Monday, April 13, 2009

Bru na boinne and the Hill of Tara

Last Monday, I finally got to see Newgrange, an ancient tomb, and the Hill of Tara, which is an early medieval royal site--I'm not sure how else to explain it. It's actually exactly the type of thing that we've been looking at in my archaeology class: a bank-and-ditch enclosure, with more ditches signifying higher status, different 'levels' of enclosed space, and a strategic location overlooking three quarters of the country on a clear day (here's an aerial view, so you can see what the earthwork looks like as a whole). When you're actually on the hill, you can't really see the big picture; it just looks like the ground has turned to waves, and you're walking up and down a green surf. The landscape and the history on this trip were pretty spectacular, and Newgrange itself was so mysterious and creepy--but in a good way! I love the creepy stuff.

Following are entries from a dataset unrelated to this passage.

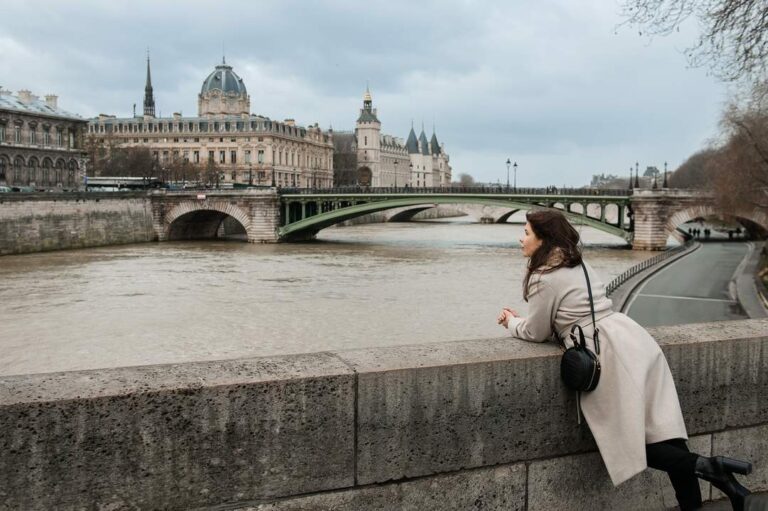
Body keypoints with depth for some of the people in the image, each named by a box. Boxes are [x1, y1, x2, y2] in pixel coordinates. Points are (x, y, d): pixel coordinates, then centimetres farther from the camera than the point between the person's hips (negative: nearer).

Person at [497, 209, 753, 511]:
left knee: (628, 442, 1)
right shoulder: (577, 264, 20)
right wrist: (522, 320, 25)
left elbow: (537, 333, 2)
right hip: (632, 339, 9)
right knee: (660, 428, 7)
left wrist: (512, 322, 21)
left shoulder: (543, 277, -8)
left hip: (609, 354, -9)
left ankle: (707, 467, -11)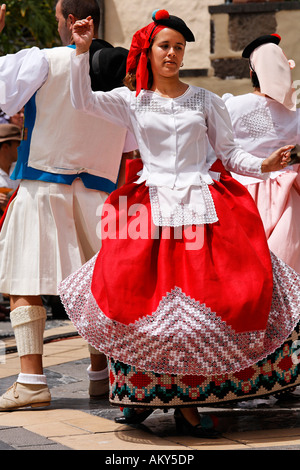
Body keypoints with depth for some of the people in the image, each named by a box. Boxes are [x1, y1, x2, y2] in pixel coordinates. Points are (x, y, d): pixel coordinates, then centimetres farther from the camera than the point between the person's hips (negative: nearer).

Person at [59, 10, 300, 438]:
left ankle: (185, 398, 1)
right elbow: (82, 100, -2)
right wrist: (81, 50, -11)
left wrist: (264, 165, -6)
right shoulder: (133, 101, 9)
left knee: (205, 300, -10)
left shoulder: (205, 101, 11)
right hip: (151, 207, 0)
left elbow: (229, 153, 11)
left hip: (203, 207, 1)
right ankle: (142, 390, 7)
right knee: (134, 297, -12)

The tomb actually reminded me of the Ancient American shamanic artwork that I studied last semester. I wonder if archaeologists have considered that Newgrange may have been the product of a visionary culture? Dichotomies of light/dark, male/female, life/death, and white/black are obvious in the construction, as are themes of fertility/seasons/birth/rebirth, but for me the biggest clue was the recurrence of spirals and zigzags. The guide told us that people have guessed that they are a form of writing, or artwork. Spirals and zigzags are actually really important in shamanic art, because they (along with other motifs like lattices and tunnels) reflect the visionary consciousness; when a person goes into trance, those symbols are part of the first stage of the vision, while spirals themselves are also very eye-like. Inside the tomb, in one of the three niches, there was also a shallow basin that the guide suggested as a place to hold the dead, or possibly to collect blood from a sacrifice--but what about a hallucinogenic substance? Shamanic cultures often associate basins or metates with fertility and visions, and after all, Newgrange is a tomb where people came (perhaps) to journey to the world of the dead...just like having a vision and travelling to the underworld.

It sounds like I'm really going out on a limb here, but there were just so many similarities between Newgrange and Ancient American structures like Chavin de Huantar. They both incorporate the same dichotomies that I already explained, use the concept of difficult entrance and intimidation, and there is a strange similarity between the phallic Lanzon and the spear of light that pierces the interior of Newgrange at every winter solstice. I could say so much more, but I'd like to refrain from treating this blog like an art history paper. I think Newgrange can speak for itself!

side view of Newgrange--mound with a stone facade
the 'difficult' entrance--you had to climb over that rock in order to enter
the stone facade, reconstructed from the original materials at the site. white/black, light/dark, anyone? plus the black stones are EGG-shaped (as is the mound of Newgrange itself)
the kerbstones surrounding the structure
a kerbstone with spirals and zigzags
kerbstone pattern
small mound at the Hill of Tara
it still has a pretty cool view
bank, ditch, bank, ditch, bank...
there was no one there to explain this...but it looks pretty cool. I'm guessing that the pattern on the ground isn't original to the site.
overlooking all of Ireland--on a clear day. But of course, it rained for us.

1 comment:

  1. Just a note... the standing rock with the pattern on the ground... according to Wikipedia and such, that's the Stone of Destiny... where the High Kings of Ireland would be crowned. I'd love to know how to find this on a map of Ireland, as I'm planning my honeymoon there. Great photos, by the way!!